The simplistic nature of Hyper-Q is further reinforced by the fact that it’s designed to easily map to MPI, a common message passing interface frequently used in HPC. As NVIDIA succinctly puts it, legacy MPI-based algorithms that were originally designed for multi-CPU systems and that became bottlenecked by false dependencies now have a solution. By increasing the number of MPI jobs (a very easy modification) it’s possible to utilize Hyper-Q on these algorithms to improve the efficiency all without changing the core algorithm itself. Ultimately this is also one of the ways NVIDIA hopes to improve their HPC market share, as by tweaking their hardware to better map to existing HPC workloads is in this fashion NVIDIA’s hardware will become a much higher performing option.

Dynamic Parallelism

If Hyper-Q was the simple efficiency feature, then NVIDIA’s other marquee feature, Dynamic Parallelism, is the harder and more complex of the features.

Dynamic Parallelism is NVIDIA’s name for the ability for kernels to be able to dispatch other kernels. With Fermi only the CPU could dispatch a new kernel, which incurs a certain amount of overhead by having to communicate back and forth with the CPU. By giving kernels the ability to dispatch their own child kernels, GK110 can both save time by not having to go back to the GPU, and in the process free up the CPU to work on other tasks.

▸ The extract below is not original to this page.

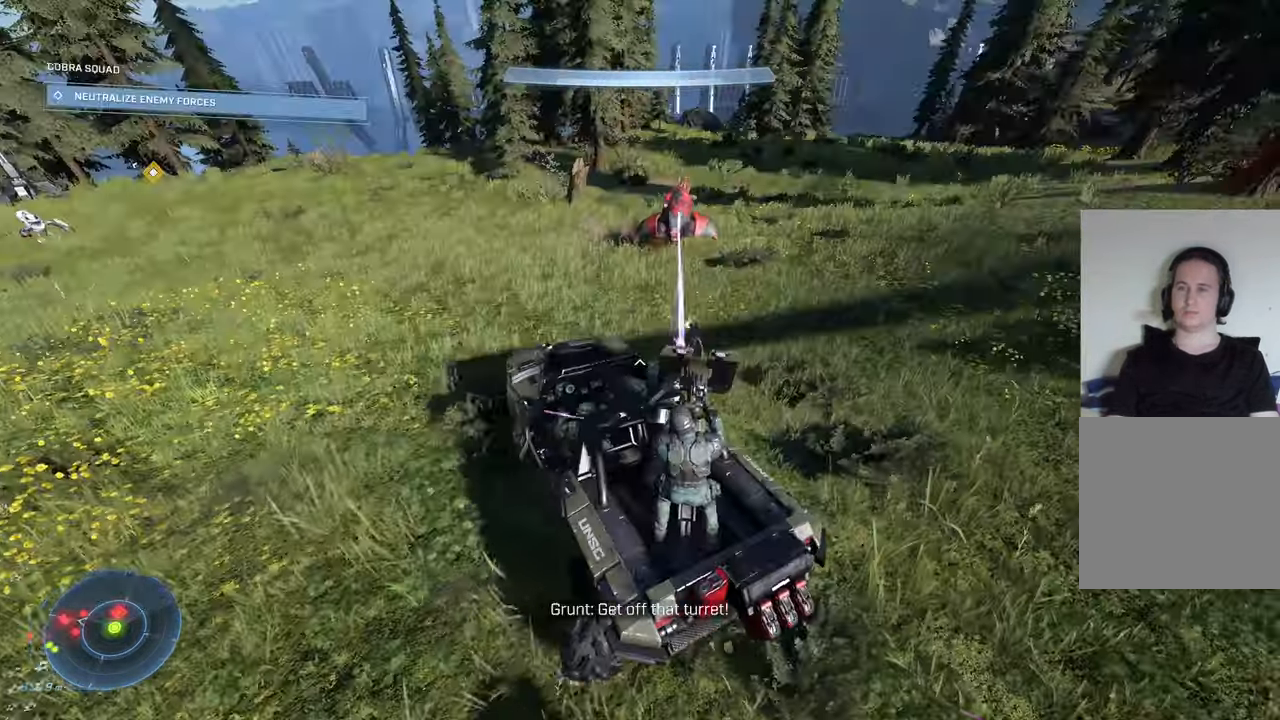
{"dt_ms": 500, "buttons": [], "left_stick": "down", "right_stick": "left", "events": []}
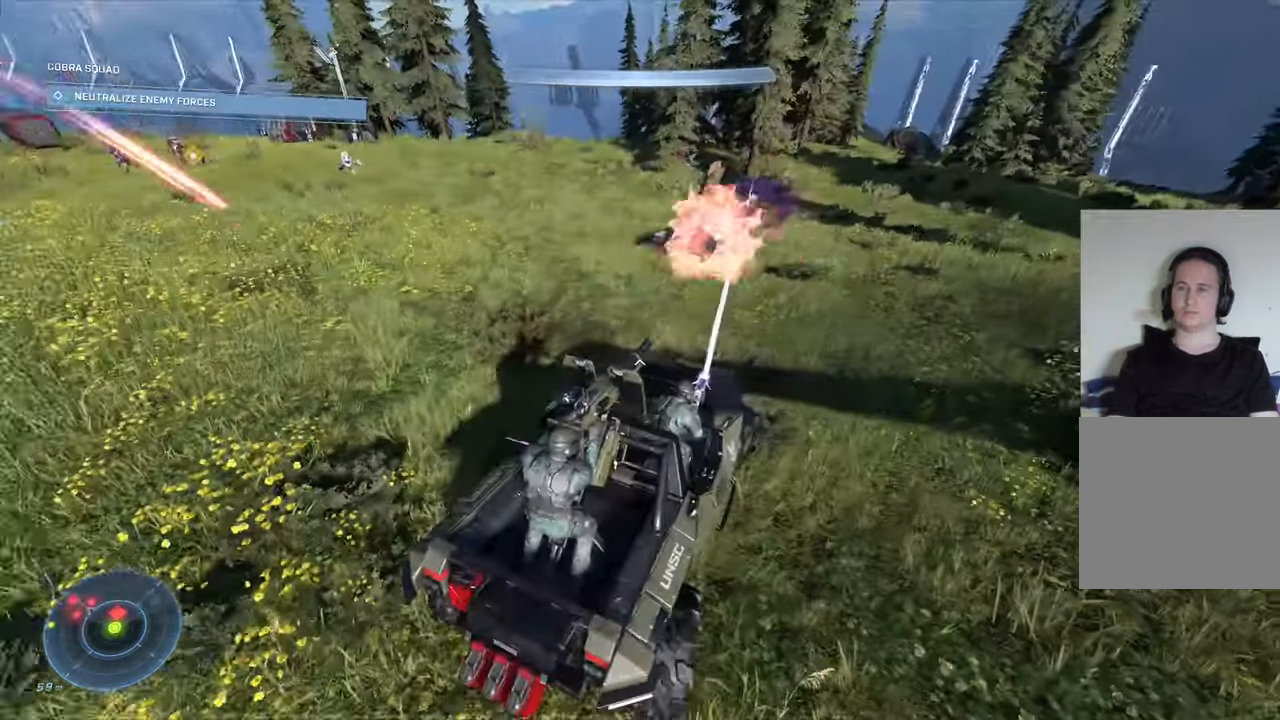
{"dt_ms": 500, "buttons": [], "left_stick": "center", "right_stick": "up-left", "events": [[83, "right_stick", "center"], [417, "right_stick", "up-left"], [483, "left_stick", "center"]]}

The difficult of course comes from the fact that dynamic parallelism implicitly relies on recursion, to which as the saying goes “to understand recursion, you must first understand recursion”. The use of recursion brings with it many benefits so the usefulness of dynamic parallelism should not be understated, but if nothing else it’s a forward looking feature. Recursion isn’t something that can easily be added to existing algorithms, so taking full advantage of dynamic parallelism will require new algorithms specifically designed around it. (ed: fork bombs are ready-made for this)

Reduced ECC Overhead

Although this isn’t strictly a feature, one final efficiency minded addition to GK110 is the use of a new lower-overhead ECC algorithm. As you may recall, Tesla GPUs implement DRAM ECC in software, allowing ECC to be added without requiring wider DRAM busses to account for the checkbits, and allowing for ECC to be enabled and disabled as necessary. The tradeoff for this is that enabling ECC consumes some memory bandwidth, reducing effective memory bandwidth to kernels running on the GPU. GK110 doesn’t significantly change this model, but what it does do is reduce the amount of ECC checkbit traffic that results from ECC being turned on. The amount of memory bandwidth saved is workload dependent, but NVIDIA’s own tests are showing that the performance hit from enabling ECC has been reduced by 66% for their internal test suite.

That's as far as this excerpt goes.